NO matter what advantages there may be in the incentive scheme to get Lancashire youngsters cycling to school, it will surely be a non-starter.
Parents will veto it simply because it is too dangerous. The very thought of droves of children riding bicycles along crowded roads on which cars are racing is frightening.
It is no surprise, then, to find teachers expressing concern about the idea -- or that some already ban pupils from cycling to school and that few want to in any case.
The reasons are clear. Cycling is the most dangerous form of transport in Britain -- eight times less safe than travelling by car or walking, according to official statistics.
And the road conditions outside just one school, cited in our report tonight, show why. Already very busy and used by many drivers as a short-cut, the average speed along it, police say, is 44 mph when it should be 30 mph. Where is the sense of mixing youngsters on bicycles with that?
Yet, dusting off a World War Two scheme that paid pupils a penny a mile to cycle to and from lessons, Lancashire's county councillor in charge of education and young people, Alan Whittaker, wants it revived -- and hopes that cash rewards appropriate to 2001, or gifts such as CDs, will encourage pupils to take part.

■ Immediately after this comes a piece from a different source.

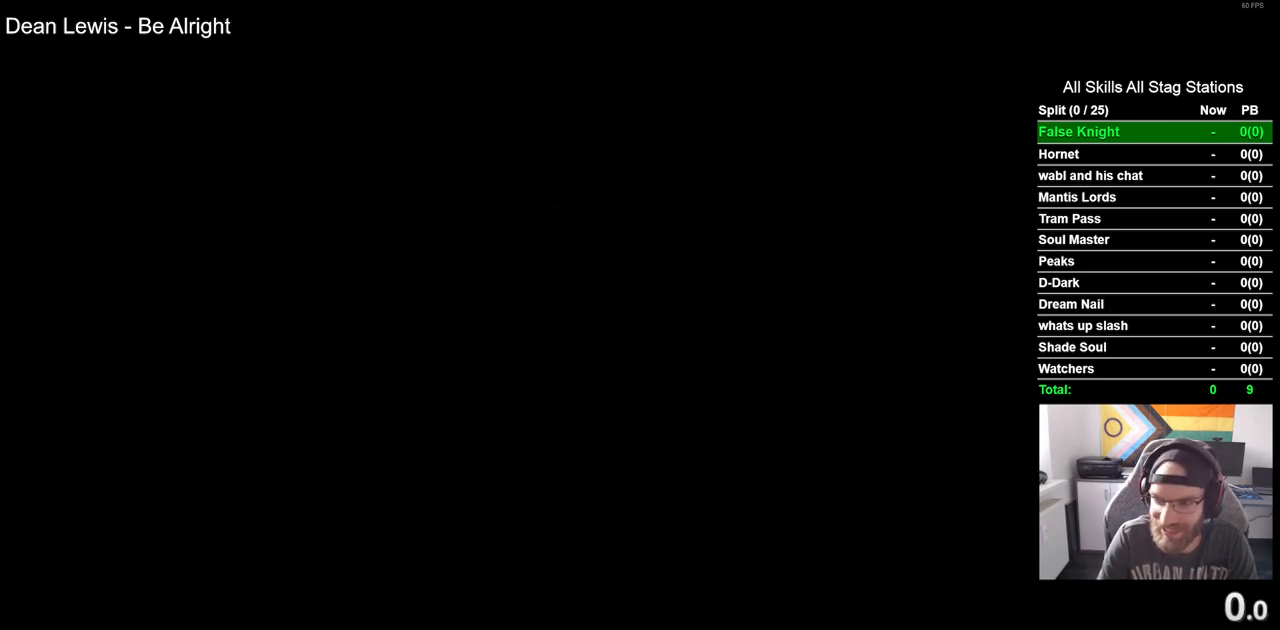
{"buttons": ["CROSS"], "left_stick": "center", "right_stick": "center", "events": [[17, "CROSS", "down"], [133, "CROSS", "up"], [233, "CROSS", "down"], [350, "CROSS", "up"], [483, "CROSS", "down"]]}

It will help to cut congestion and get youngsters fit, he says. Such high ideals -- already espoused by the green transport lobby -- however, conflict with the reality of the roads being vastly more crowded and dangerous now than in 1944.
Yes, perhaps more pupils cycling to lessons would cut the nuisance and hazards outside schools in the mornings and afternoons caused by so many being dropped off and collected by cars. And it might help to cut pollution. It might also make people fitter -- in line with health campaigners' claims that cycling for as little as half an hour a day can halve the risk of heart disease.
But it would -- not might -- expose youngsters to an 800 per cent higher risk of being killed or injured on the way to or from school.
The idea, then, is just too dangerous to contemplate and should be dropped at once.